Your task is to work out how many lines in the data that follows hold "blue" and to state that number alone.

* _RECORDS FOR THE EXERCISE_
>>>>>
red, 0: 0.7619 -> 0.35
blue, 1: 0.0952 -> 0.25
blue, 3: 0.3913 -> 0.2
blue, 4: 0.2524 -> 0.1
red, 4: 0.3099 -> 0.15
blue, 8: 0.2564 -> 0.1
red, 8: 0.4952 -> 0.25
<<<<<
>>>>>
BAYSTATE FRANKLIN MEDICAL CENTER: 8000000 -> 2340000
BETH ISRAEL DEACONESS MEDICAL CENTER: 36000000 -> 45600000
<<<<<
* _REPLY_
4